My wife and I bought higher tow capacity so we could tow anywhere we wanted.
Diesel or Gas Engine For Towing?
The decision to tow with a diesel or a gas vehicle is a hotly debated topic among RVers.
I’ve been towing an 8,500 pound camper for 4+ years all over the U.S. with a heavy duty Chevy Silverado with a gasoline engine and have never flinched. Personally, I say gas towing is best for almost anyone looking to tow 12,000 pounds or less.
I prefer gas towing because gas engines are much easier (and less costly) to service, gas engines don’t require DEF additive like diesel engines do, and can be very long lasting if you take care of them.
That said, there are certain situations where diesel engines beat out gas engines for towing:
- If you’ll be towing over 12,000 pounds full-time, diesel trucks are worth considering – But be aware that diesel trucks will cost around $10,000 more than an otherwise equal gas powered truck.
- If you plan to keep your truck for 300,000 miles plus – Diesel engines are historically more long lasting than gas engines, but be aware that maintenance on them costs more.For example, replacing fuel injectors on some diesel engines can cost over $8,000! That’s why it really pays to do the math and make sure that you’ll be able to come out ahead on costs associated with diesel engines.
- If you plan to keep the truck forever AND run a lot of highway miles – Most full-time RVers will put in a lot of miles on the highway.

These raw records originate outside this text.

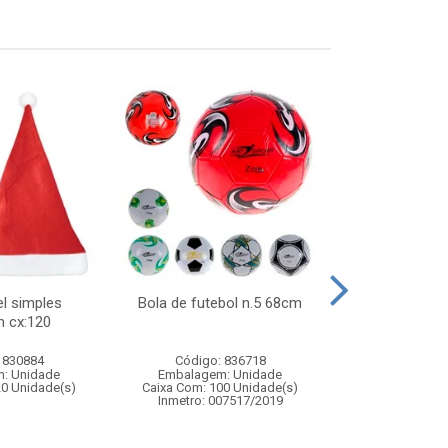
l simples
Bola de futebol n.5 68cm
Noel musica
 cx:120
19,5x10c
 830884
Código: 836718
Código:
: Unidade
Embalagem: Unidade
Embalagem
20 Unidade(s)
Caixa Com: 100 Unidade(s)
Caixa Com: 3
Inmetro: 007517/2019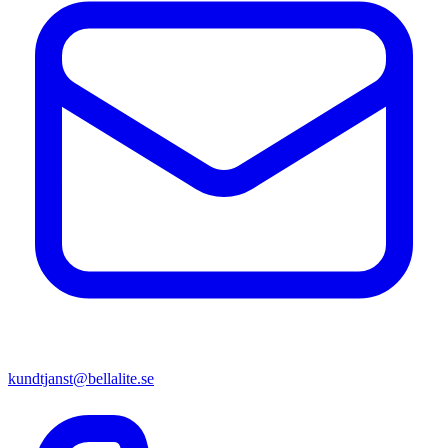
kundtjanst@bellalite.se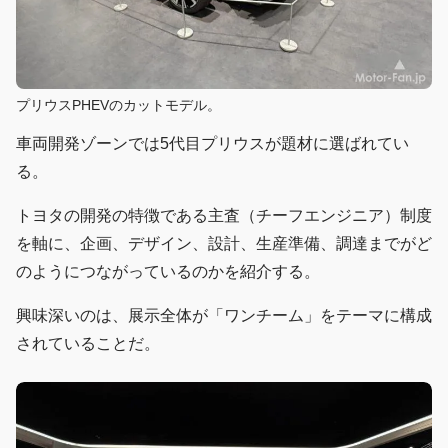
プリウスPHEVのカットモデル。
車両開発ゾーンでは5代目プリウスが題材に選ばれてい
る。
トヨタの開発の特徴である主査（チーフエンジニア）制度
を軸に、企画、デザイン、設計、生産準備、調達までがど
のようにつながっているのかを紹介する。
興味深いのは、展示全体が「ワンチーム」をテーマに構成
されていることだ。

If you plan to full-time AND keep your truck for the long haul, diesel can make sense because you’ll get significantly better fuel economy – especially on the highway.But be sure to do the math and not get wrapped up in emotion. You’ll be paying $10,000 or more for the privilege of driving a diesel – to come out ahead on fuel economy you have to be doing a lot of driving.

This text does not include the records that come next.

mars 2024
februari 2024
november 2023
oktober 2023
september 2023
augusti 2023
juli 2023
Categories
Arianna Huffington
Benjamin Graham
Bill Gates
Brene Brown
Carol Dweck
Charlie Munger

Our gas powered Chevy Silverado 2500 never fails to smoothly tow our 32ft. Vintage Airstream
When Finding The Right Tow Vehicle – Camper First or Tow Vehicle First?

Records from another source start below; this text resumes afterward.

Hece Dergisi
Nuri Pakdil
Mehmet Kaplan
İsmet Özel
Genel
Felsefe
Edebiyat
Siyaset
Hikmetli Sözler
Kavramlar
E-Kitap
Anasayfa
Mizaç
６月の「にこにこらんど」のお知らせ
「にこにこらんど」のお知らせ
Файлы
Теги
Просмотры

A question I frequently hear from folks getting into RVing is — should I pick my camper or my tow vehicle first?
Unless you already have a towing capable vehicle that you want to use, you should always pick out the type of camper you want first and then choose your tow vehicle.
For example, my wife and I knew we wanted a vintage Airstream that was around 30 ft. A bit of research quickly showed us that the gross weight range for these trailers was 7,000-9,000lbs.
We were also planning to RV full-time so we wanted to get a tow vehicle with a max tow rating that was well above the weight we’d be towing.
By starting with the camper and then choosing our tow vehicle, we ensured that we got the best vehicle to create the safest and smoothest towing experience for our needs.
If you’re wondering how much your car can tow, you’ll be faced with a seemingly endless array of options, variables, and factors that can impact the type of camper you can get. By sticking with the above guide for finding the right tow vehicle for your camper, you’ll set yourself up for years of safe and fun camping memories.
Finding the right tow vehicle for your camper leads to unforgettable memories.